TEXT SECTION:
^^^^^^^^^^^^^^^^

Any facility making these upgrades will need to navigate APHA approval, EA permit variations, and potentially new or revised planning applications; processes that require significant lead time.

With the 2026 rollout approaching, operators face a compressed window for design, approvals, and construction.

Pressure on Timelines and Supply Chains

The timeline is not the only source of pressure. The sector is already feeling the impact of overlapping demands:

  • Increased infrastructure work linked to food waste collection reforms
  • Planning and permitting delays across the waste and infrastructure sectors
    High demand for specialist contractors and engineering teams
    Rising construction and materials costs
  • Competing pressure from rapid AD and biomethane development ahead of the GGSS closure in 2028

As seen in other parts of the waste and renewables market, accelerated delivery periods risk creating bottlenecks. The combination of regulatory requirements, design complexity, and limited specialist capacity could result in delays, cost escalation, or challenges achieving compliance within the required timeframe.

However, there is also a clear strategic opportunity. Operators who begin feasibility work, engage early with regulators, and plan now for infrastructure readiness will be better placed to maintain service continuity and adapt smoothly to the growing ABP-controlled waste stream.

Expert Insight: A Collaboration-Driven Response

Successfully adapting to ABP requirements demands close coordination across planning, engineering, and permitting disciplines. Recognising this, organisations such as Paul Winter Consulting Ltd (PWCL) and Chapman Beck have been focusing on helping the sector understand and prepare for the infrastructure and compliance implications of increasing ABP-controlled waste movements.

Chapman Beck, led by Jo Chapman, is widely known for expertise in APHA regulation, environmental permitting, and waste-sector compliance, particularly within bioresources and AD. Combined with project-management and infrastructure-delivery expertise, collaborations like these aim to support operators through feasibility, assessment, planning, and facility enhancement as ABP volumes increase across the system.

^^^^^^^^^^^^^^^^

[A run of records]
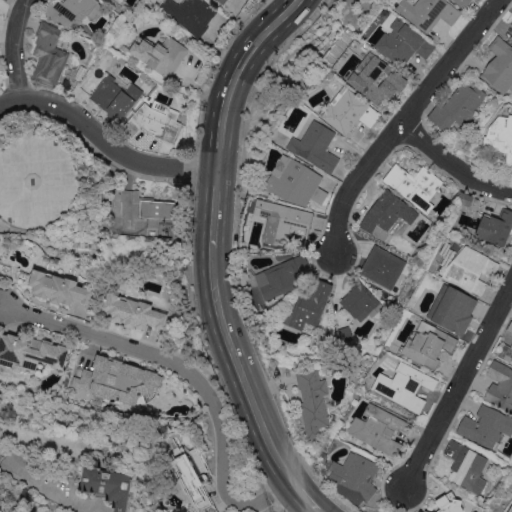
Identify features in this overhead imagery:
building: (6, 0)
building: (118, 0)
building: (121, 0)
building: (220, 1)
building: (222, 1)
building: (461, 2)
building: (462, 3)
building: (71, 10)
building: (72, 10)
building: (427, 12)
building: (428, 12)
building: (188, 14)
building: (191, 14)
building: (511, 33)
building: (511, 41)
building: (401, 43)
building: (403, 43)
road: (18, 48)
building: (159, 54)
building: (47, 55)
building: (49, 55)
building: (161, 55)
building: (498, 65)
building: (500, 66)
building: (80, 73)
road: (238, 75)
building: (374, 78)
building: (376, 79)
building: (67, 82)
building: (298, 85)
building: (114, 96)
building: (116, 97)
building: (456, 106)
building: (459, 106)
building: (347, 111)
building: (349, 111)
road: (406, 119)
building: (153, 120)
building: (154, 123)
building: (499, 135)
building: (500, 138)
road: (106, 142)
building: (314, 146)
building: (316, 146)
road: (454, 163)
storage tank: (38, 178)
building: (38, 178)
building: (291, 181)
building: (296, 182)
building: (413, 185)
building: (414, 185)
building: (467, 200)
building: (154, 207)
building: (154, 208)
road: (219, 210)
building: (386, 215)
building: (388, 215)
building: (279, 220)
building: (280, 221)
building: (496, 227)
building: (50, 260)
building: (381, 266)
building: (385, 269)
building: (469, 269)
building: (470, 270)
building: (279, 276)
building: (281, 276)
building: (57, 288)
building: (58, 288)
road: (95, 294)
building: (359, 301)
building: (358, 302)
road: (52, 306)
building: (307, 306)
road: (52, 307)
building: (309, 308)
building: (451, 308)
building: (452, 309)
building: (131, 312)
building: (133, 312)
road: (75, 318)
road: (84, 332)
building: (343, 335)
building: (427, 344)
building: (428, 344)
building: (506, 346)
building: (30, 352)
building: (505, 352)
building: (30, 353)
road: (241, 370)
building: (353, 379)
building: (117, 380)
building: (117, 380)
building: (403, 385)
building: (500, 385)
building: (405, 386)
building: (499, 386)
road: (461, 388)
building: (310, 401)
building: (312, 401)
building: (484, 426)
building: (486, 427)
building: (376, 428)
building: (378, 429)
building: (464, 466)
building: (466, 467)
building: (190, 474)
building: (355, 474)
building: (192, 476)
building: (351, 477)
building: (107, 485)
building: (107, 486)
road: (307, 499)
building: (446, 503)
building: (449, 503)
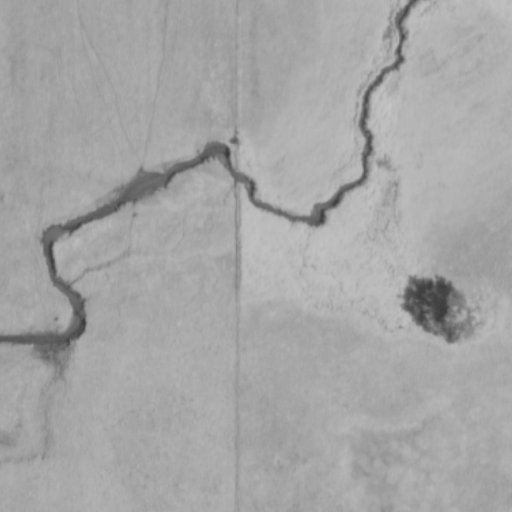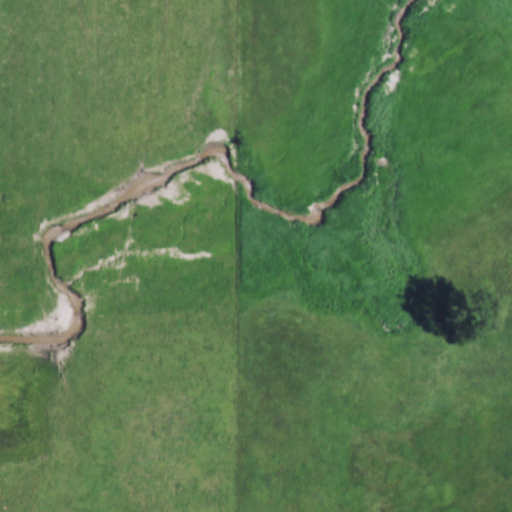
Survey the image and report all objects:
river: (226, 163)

^^^^^^^^^^^^^^^^

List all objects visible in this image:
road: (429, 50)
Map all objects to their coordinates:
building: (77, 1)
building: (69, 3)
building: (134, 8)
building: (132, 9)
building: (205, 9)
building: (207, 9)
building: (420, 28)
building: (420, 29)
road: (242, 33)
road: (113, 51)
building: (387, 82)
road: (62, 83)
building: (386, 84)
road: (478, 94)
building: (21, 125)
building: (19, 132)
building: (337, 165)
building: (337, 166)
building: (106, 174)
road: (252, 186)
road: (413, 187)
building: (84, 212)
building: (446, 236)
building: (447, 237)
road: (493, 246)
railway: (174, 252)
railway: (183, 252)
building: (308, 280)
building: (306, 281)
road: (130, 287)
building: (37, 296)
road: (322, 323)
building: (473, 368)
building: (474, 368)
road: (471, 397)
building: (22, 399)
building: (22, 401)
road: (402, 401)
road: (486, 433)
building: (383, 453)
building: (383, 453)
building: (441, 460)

^^^^^^^^^^^^^^^^

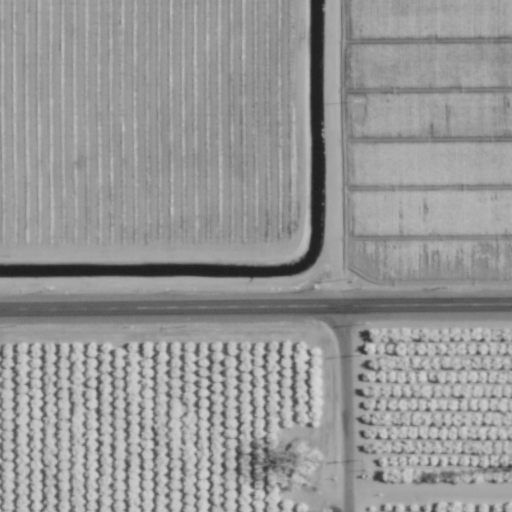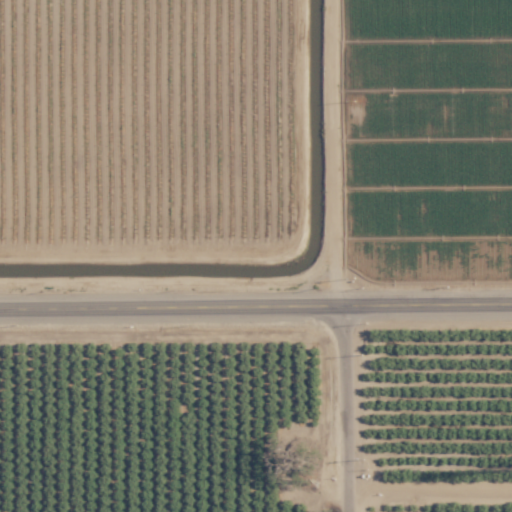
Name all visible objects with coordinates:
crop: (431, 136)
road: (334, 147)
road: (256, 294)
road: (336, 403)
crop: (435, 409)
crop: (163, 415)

^^^^^^^^^^^^^^^^

SHORT TASK 1: Shorten the paragraph beginning "As seen in other parts" from the text on ABP waste infrastructure, keeping its main facts.
SHORT TASK 2: In the records, update the lines from the one with "Survey the image" up to and including the one with "river: (226, 163)" by changing "report" to "list", and give back only those lines.
The text and the records come from separate, unrelated sources.

EXERCISE ANSWER 1: As elsewhere in the waste and renewables market, faster delivery periods risk bottlenecks. Regulatory requirements, design complexity and limited specialist capacity together could cause delays, rising costs, or difficulty meeting compliance in the required timeframe.

EXERCISE ANSWER 2:
Survey the image and list all objects:
river: (226, 163)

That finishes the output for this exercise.